AMD posted a net loss of $177m in the fourth quarter and predicted that revenue will drop by around eight per cent at the start of 2012, as the firm struggles to turn around its fortunes.
The chip maker took a number of financial hits during the quarter including a $209m charge relating to its stake in Globalfoundries, a semiconductor provider, and a restructuring charge of $98m.
Shipments of mobile graphics processor unit (GPUs) were down by five per cent quarter-on-quarter and 10 per cent annually, generating $382m in revenue.
AMD's Computing Solutions segment, which accounts for microprocessors, chipsets and embedded processors faired slightly better.
Revenue rose by seven per cent year-on-year to $1.3bn, boosted by sales of mobile processors and chipsets.
Rory Read, president and chief exectuive of AMD, had initiated a restructuring plan at the back end of 2011 and despite shedding 1,200 jobs in the lead up to Christmas he remained bullish.
"We continued optimising our financial model in 2011, consistently delivering operating income and creating the foundation for sustained success. We begin 2012 clear on our priorities and opportunities," he said.

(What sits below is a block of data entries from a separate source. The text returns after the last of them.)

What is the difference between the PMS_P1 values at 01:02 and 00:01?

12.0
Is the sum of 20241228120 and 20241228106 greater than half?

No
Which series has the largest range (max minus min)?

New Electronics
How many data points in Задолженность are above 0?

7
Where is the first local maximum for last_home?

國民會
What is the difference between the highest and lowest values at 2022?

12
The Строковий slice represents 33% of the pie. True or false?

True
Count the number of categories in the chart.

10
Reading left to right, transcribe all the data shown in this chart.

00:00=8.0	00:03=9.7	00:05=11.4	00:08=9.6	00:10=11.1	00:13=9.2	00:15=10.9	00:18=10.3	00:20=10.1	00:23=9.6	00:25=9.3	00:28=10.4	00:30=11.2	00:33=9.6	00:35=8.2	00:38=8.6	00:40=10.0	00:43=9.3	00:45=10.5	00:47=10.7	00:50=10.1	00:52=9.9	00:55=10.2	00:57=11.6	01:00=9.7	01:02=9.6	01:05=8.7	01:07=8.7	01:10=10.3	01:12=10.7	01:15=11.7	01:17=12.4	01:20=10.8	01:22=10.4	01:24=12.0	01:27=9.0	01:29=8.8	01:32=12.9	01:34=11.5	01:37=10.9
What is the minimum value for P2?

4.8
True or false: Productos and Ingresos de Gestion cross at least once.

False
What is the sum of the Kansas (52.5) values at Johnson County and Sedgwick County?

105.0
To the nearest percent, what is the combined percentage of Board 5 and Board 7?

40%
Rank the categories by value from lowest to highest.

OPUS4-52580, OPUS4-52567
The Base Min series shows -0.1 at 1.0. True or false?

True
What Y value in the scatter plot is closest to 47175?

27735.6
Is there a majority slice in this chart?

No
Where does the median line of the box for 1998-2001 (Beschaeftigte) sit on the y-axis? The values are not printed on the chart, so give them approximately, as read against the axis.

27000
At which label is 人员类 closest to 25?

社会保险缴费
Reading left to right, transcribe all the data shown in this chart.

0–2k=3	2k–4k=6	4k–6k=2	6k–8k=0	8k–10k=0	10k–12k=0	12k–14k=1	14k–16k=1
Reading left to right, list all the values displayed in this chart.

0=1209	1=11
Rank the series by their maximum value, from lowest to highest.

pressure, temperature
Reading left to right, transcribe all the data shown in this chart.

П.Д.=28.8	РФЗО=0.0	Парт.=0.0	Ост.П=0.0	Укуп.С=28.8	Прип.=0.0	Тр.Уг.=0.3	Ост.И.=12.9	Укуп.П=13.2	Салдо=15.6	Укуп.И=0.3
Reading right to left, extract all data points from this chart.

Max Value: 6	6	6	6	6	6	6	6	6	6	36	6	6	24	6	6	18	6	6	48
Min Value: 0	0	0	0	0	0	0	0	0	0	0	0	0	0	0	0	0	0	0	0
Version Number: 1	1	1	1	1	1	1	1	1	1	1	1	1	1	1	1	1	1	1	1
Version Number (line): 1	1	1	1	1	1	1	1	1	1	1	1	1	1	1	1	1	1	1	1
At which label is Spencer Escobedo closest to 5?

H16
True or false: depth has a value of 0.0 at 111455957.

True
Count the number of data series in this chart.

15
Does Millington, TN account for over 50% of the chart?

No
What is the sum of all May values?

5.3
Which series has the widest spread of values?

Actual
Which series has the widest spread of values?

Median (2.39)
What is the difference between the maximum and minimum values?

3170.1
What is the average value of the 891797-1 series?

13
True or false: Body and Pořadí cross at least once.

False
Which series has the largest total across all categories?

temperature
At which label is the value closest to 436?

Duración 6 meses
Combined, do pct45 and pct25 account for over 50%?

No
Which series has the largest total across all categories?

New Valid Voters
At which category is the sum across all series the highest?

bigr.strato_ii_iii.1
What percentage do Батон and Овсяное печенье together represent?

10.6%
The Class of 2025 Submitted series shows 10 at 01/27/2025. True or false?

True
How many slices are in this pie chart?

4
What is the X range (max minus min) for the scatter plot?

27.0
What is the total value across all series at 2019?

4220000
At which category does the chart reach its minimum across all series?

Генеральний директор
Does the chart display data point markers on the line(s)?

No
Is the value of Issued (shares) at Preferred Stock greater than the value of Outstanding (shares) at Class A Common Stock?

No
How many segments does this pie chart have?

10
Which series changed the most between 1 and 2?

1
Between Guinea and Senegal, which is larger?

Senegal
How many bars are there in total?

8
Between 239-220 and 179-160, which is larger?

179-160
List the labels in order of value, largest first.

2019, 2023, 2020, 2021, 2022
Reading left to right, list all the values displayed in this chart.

"We are building an AMD that consistently delivers on its commitments."
For the year ending 31 December 2011, AMD reported a total revenue of $6.57bn, a 2.6 per cent increase from the previous year.
The latest results will go down badly with investors, especially with arch-rival Intel posting a mammoth 24 per cent bump in profits for the same period.
AMD will be hoping that sales improve when it releases its new range of dual-core and quad-core processors, code-named Trinity, later this year.
These chips will allow manufacturers to build thinner laptops. They also consume half the power of the firm's current A-series laptop chips.